Ablehnung von Therapiekosten
Ebenfalls mit Wirtschaftlichkeitserwägungen wird die Ablehnung von Therapien begründet. Dass es dafür aber Grenzen gibt, hat das Bundesverfassungsgericht (BVerfG) in zwei wichtigen Entscheidungen festgestellt:

  1. Bioresonanz-Urteil vom 06.12.2005 – 1 BvR 347/98
    Bei lebensbedrohlicher und regelmäßig tödlich verlaufender Erkrankung müssen die Kosten einer experimentellen Therapie (Bioresonanz-Therapie) übernommen werden, wenn eine allgemein anerkannte, dem medizinischem Standard entsprechende Behandlungsmethode nicht zur Verfügung steht und eine nicht ganz entfernt liegende Aussicht auf Heilung gegeben ist.
  2. Elektro-Hyperthermie-Urteil vom 19.03.2009 – 1 BvR 316/09
    Der behandelnde Arzt durfte eine Elektro-Hyperthermie-Behandlung, verbunden mit der Verabreichung von dendritischen Zellen, bei einem Glioblastom schon beginnen, bevor die Krankenkasse über eine Kostenübernahme entschieden hatte.

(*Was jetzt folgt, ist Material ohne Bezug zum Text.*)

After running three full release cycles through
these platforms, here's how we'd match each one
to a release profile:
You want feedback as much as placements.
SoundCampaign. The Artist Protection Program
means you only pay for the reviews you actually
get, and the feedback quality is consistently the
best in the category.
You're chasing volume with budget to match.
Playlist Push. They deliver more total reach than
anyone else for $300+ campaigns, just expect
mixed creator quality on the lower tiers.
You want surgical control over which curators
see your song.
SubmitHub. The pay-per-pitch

So setzen Sie sich zur wehr: Verlangen Sie in allen Fällen von Ablehnung der Kostenübernahme einen rechtsmittelfähigen Bescheid und lassen diesen gerichtlich überprüfen. Wird eine Entscheidung verzögert, zeigen Sie den Beginn der Therapie unter Hinweis auf das oben unter Ziff. 2 genannte Urteil schriftlich an oder stellen Sie beim zuständigen Sozialgericht Antrag auf Erlass einer einstweiligen Anordnung.

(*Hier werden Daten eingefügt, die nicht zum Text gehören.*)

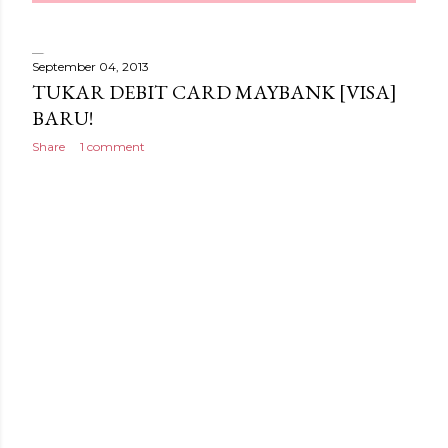
September 04, 2013
TUKAR DEBIT CARD MAYBANK [VISA]
BARU!
Share
1 comment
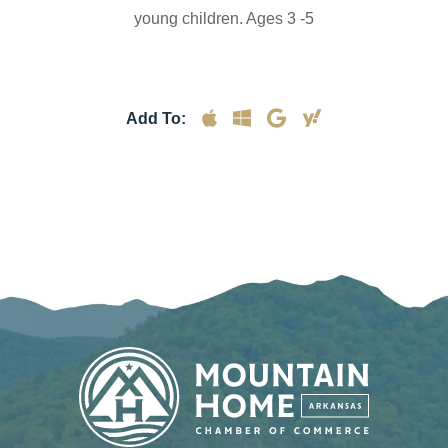
young children. Ages 3 -5
Add To:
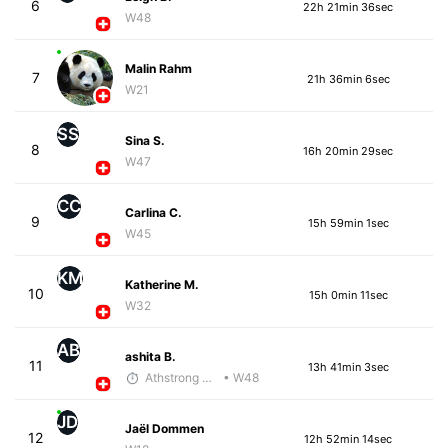
6
22h 21min 36sec
W48
Malin Rahm
7
21h 36min 6sec
W21
SS
Sina S.
8
16h 20min 29sec
W47
CC
Carlina C.
9
15h 59min 1sec
W45
KM
Katherine M.
10
15h 0min 11sec
W32
AB
ashita B.
11
13h 41min 3sec
Athstrong Group 1
• W48
JD
Jaël Dommen
12
12h 52min 14sec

Krankengymnastik für Senioren
Gern wird auch die Übernahme von Kosten für Krankengymnastik bei älteren Versicherten abgelehnt, wie z. B. für Maßnahmen zur Linderung von Gelenksfunktionsstörungen. Dies hat sich eine 88 jährige Patientin nicht gefallen lassen und mit Erfolg vor dem Landessozialgericht (LSG) Nordrhein-Westfalen geklagt (Urt. vom 10.04.2007 -L 16 B 9/07 KR)

Trauen Sie sich zu klagen
Die Verfahren vor den Sozialgerichten sind kostenfrei. Obwohl auch kein Anwaltszwang besteht, empfiehlt sich die Beauftragung eines Anwalts. Wenn die Krankenkasse unterliegt, muss sie die Anwaltskosten tragen. Hat der Versicherte eine Rechtsschutzversicherung, ist dieser der Rechtsstreit  rechtzeitig vor der Beauftragung des Rechtsanwalts anzuzeigen.